The local authorities called the FBI for help in locating a suspect. John Douglas, a psychologist with the FBI Behavioral Science Unit, told them to look for a man with the following characteristics:

–He would be a divorced white male.

–He would be in his mid-20s.

–He would drive a black or blue car.

–He would have a "macho" laborer's job.

–He would have had some prior contact with the victim.

–He would be a high school drop-out.

–He would have served in the Army or Marines, probably with a medical or dishonorable discharge after less than six months.

–He would have a prior record of sex crimes.

–He would pass a lie detector test, showing no deception.

Douglas recalls, "They told me, 'You just described a guy we released as a suspect in the case,'" Douglas gave them some tips on how to interview the man, Darrel Gene Devier, who later confessed to the FBI and received a death sentence.

–Devier was a divorced white male.

–He was 24 years old at the time of the killing.

–He drove a dark blue Pinto.

–He worked as a tree-limb cutter.

–He had worked near the driveway of the victim before the killing, making sexual remarks to her.

–He was an eighth-grade drop-out.

–He received a general discharge from the Army after less than a year in the service.

–He had been accused of attempting to rape a 13-year-old girl in a previous incident.

–He showed no deception on a lie detector exam­ination. (Post, 1982)

How does the computer do it? The com­puter finds correlations: statistical patterns or trends in the data from past crimes. Over years of feeding crime information into a database, a huge amount of information is stored, and a computer can search that data quickly.

How does the computer do it?

In this case, past crime descriptions provided the information that (for exam­ple) a person who commits a brutal murder is likely to be driving a dark-colored car.
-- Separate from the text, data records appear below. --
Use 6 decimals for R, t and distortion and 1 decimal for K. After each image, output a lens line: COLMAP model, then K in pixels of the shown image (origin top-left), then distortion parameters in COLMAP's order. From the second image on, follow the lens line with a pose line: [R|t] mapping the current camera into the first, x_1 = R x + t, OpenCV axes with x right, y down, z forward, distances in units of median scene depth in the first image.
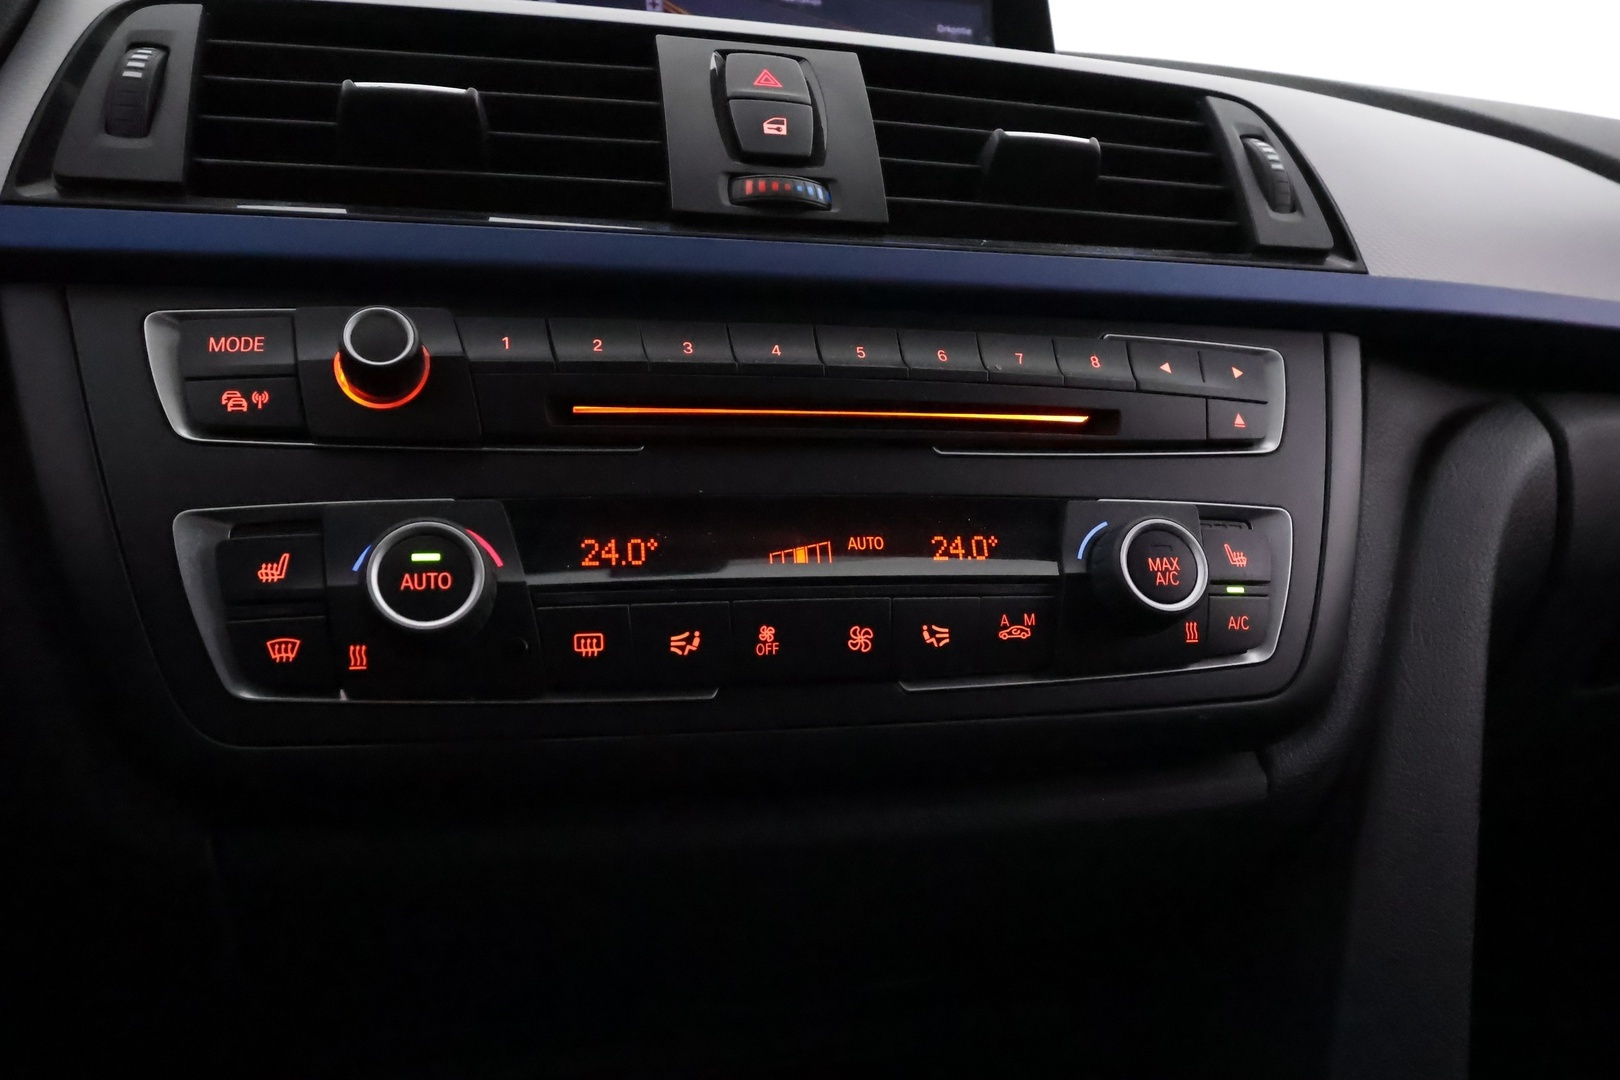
lens RADIAL K [[1277.1, 0, 810.0], [0, 1277.1, 540.0], [0, 0, 1]] dist [0.006267, 0.006928]
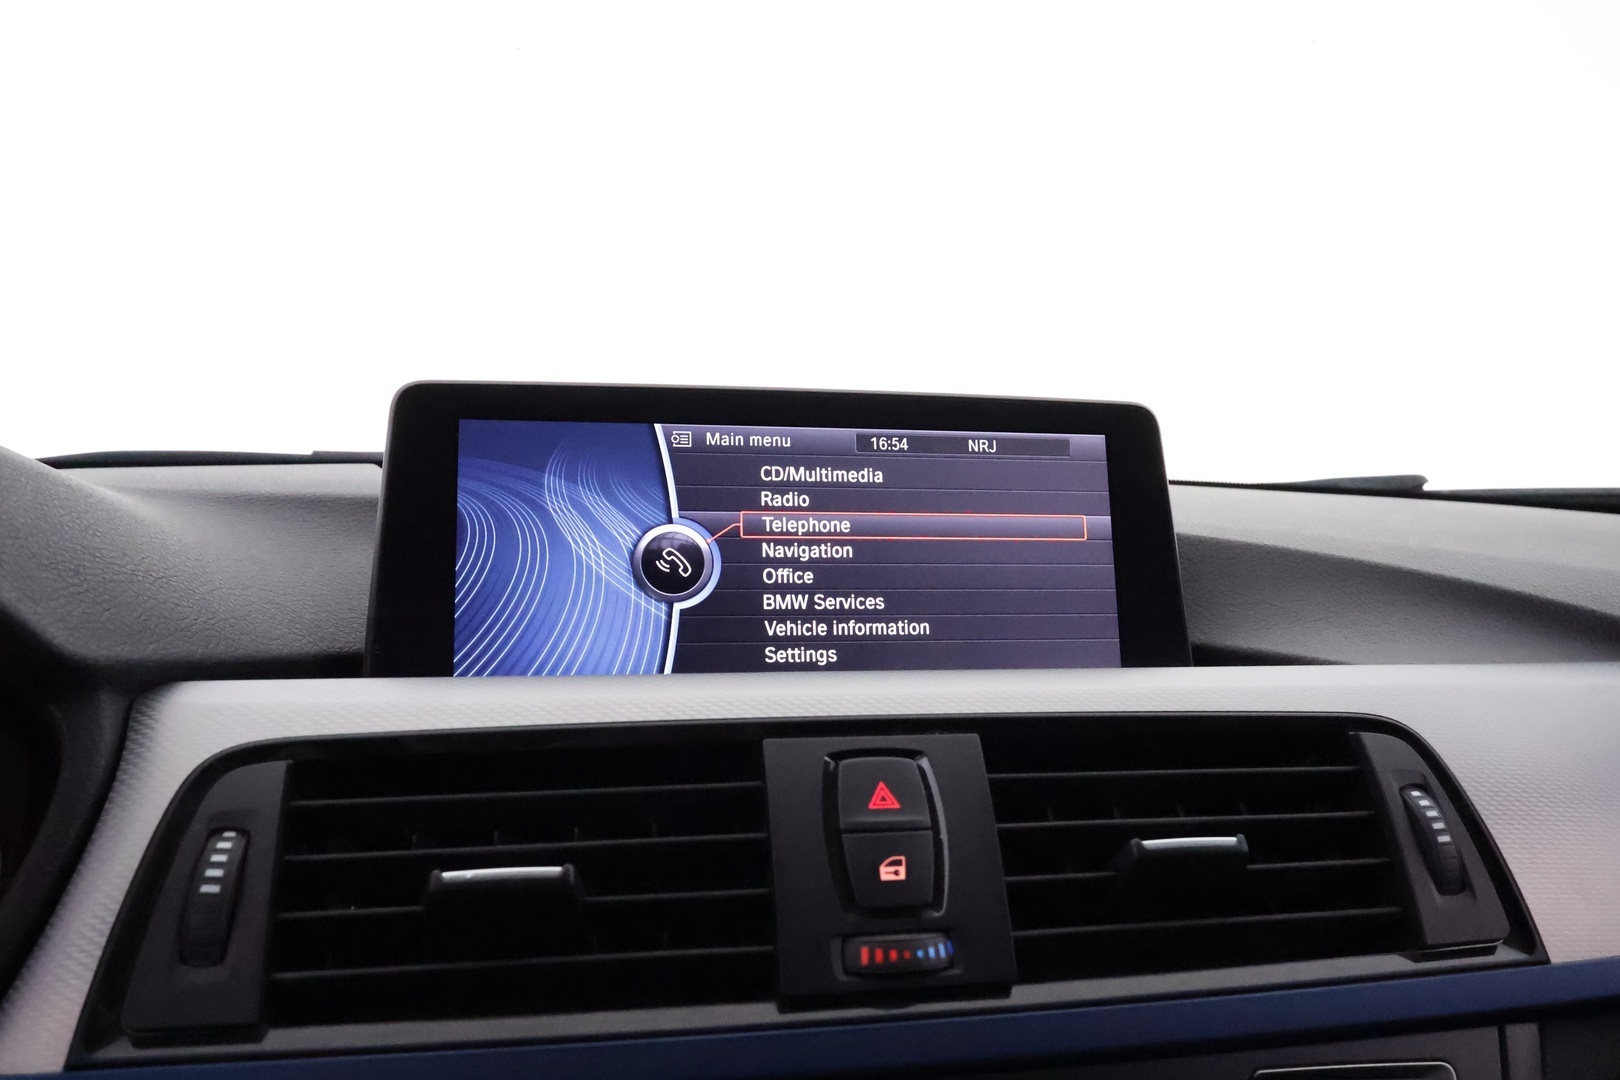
lens RADIAL K [[1277.1, 0, 810.0], [0, 1277.1, 540.0], [0, 0, 1]] dist [0.006267, 0.006928]
pose [[0.998439, 0.010195, -0.054923, -0.038265], [-0.012251, 0.999232, -0.037223, -0.519154], [0.054502, 0.037837, 0.997797, 0.073242]]
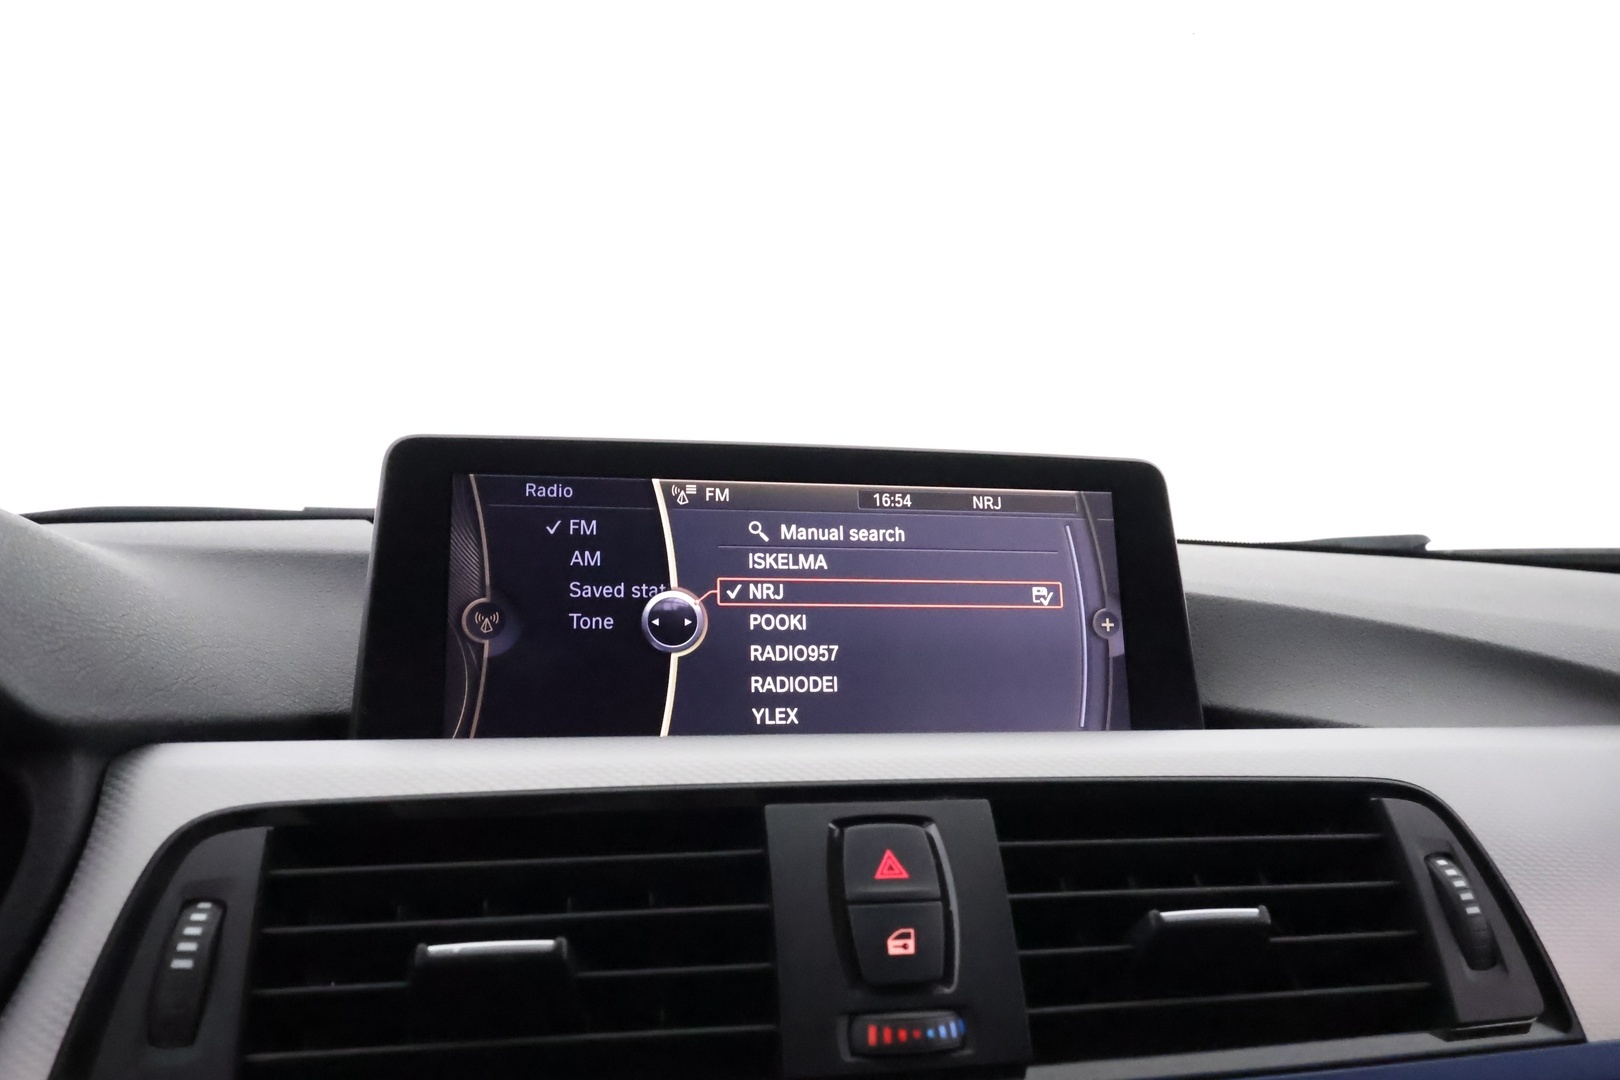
lens RADIAL K [[1277.1, 0, 810.0], [0, 1277.1, 540.0], [0, 0, 1]] dist [0.006267, 0.006928]
pose [[0.998717, 0.010022, -0.049641, -0.048433], [-0.014204, 0.996311, -0.084630, -0.517712], [0.048610, 0.085226, 0.995175, 0.102300]]
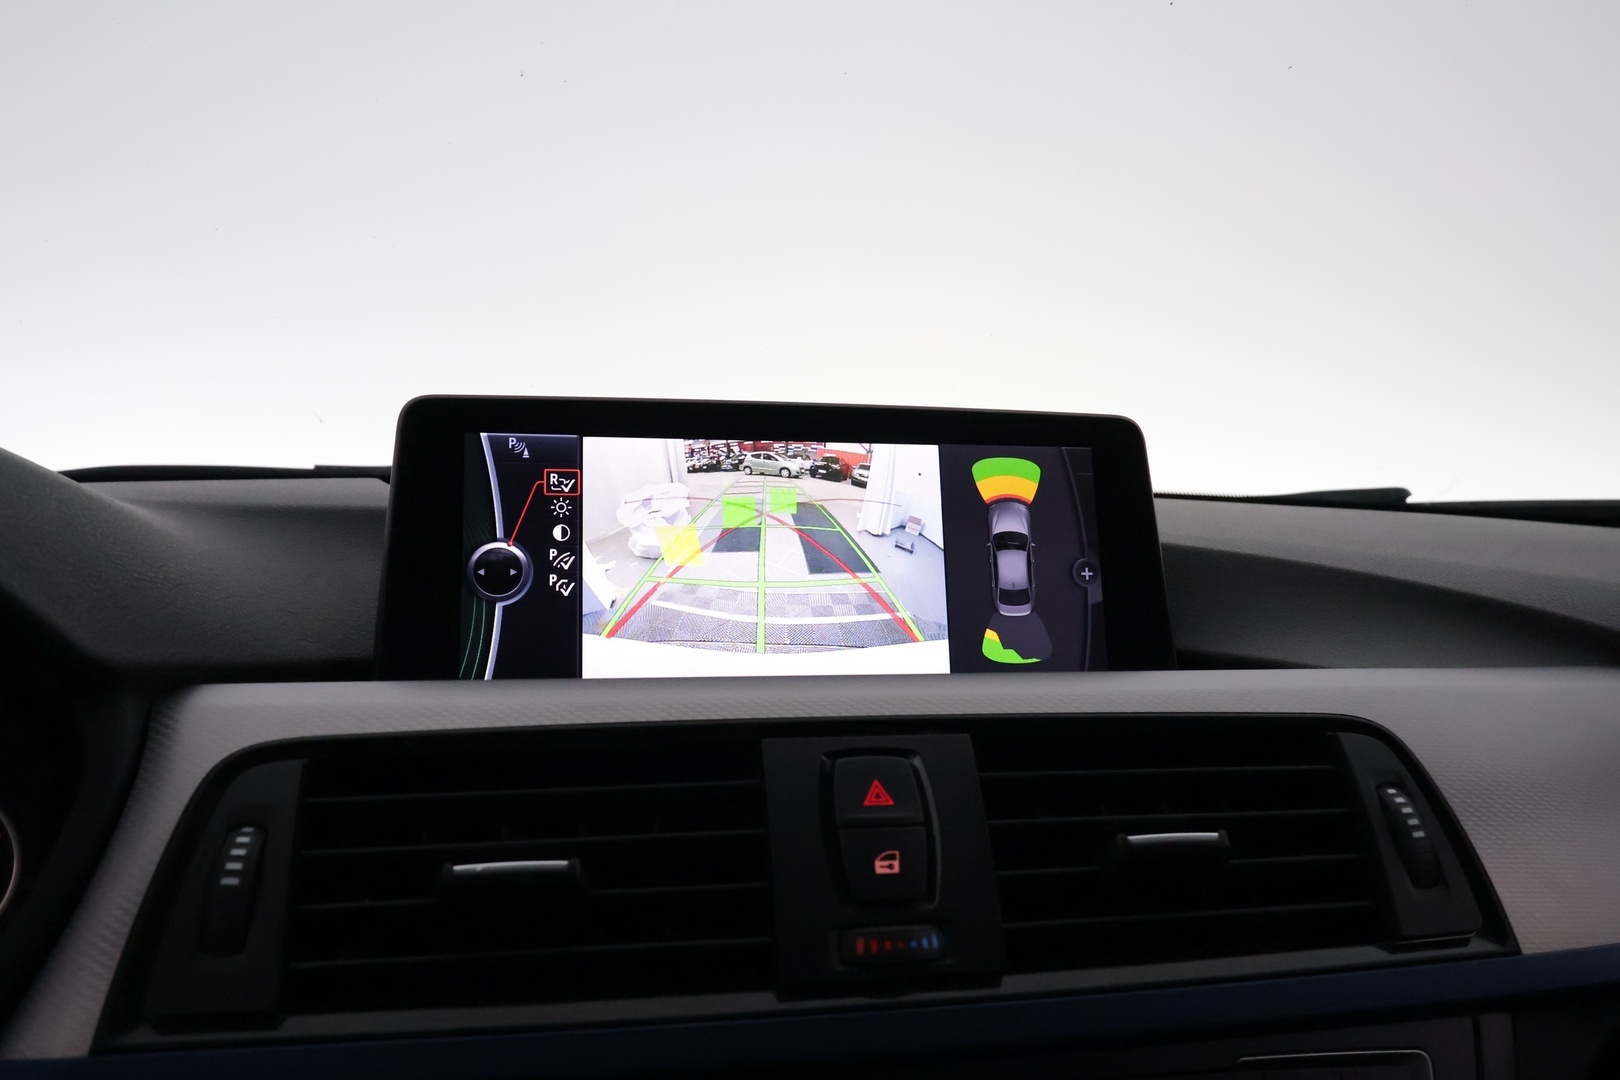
lens RADIAL K [[1277.1, 0, 810.0], [0, 1277.1, 540.0], [0, 0, 1]] dist [0.006267, 0.006928]
pose [[0.998740, 0.007849, -0.049572, -0.038946], [-0.010420, 0.998603, -0.051812, -0.508375], [0.049096, 0.052263, 0.997426, 0.036783]]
That is an insight that would not necessarily occur to a human.

As noted in Chapter 1, we do not need to know the cause of a correlation to use it for prediction. We only need for the correlation to last into the future. In this case it did, because Devier was driving a dark blue car.

As for why it was predictable that Devier would pass a lie detector test, you may have that figured that out. The psycho­path, the type of person most likely to commit a brutal crime like this, feels no guilt and has a very non-reactive nervous system (insensitive to electric shock, for example). They easily pass lie detector tests.


Brussel, J. A. (1968) Casebook of a Crime Psychiatrist. New York: Grove Press.

Post, H. (1982, April 11) FBI supersleuth had a big role in Williams trial. Atlanta Constitution, pp.1A,14A.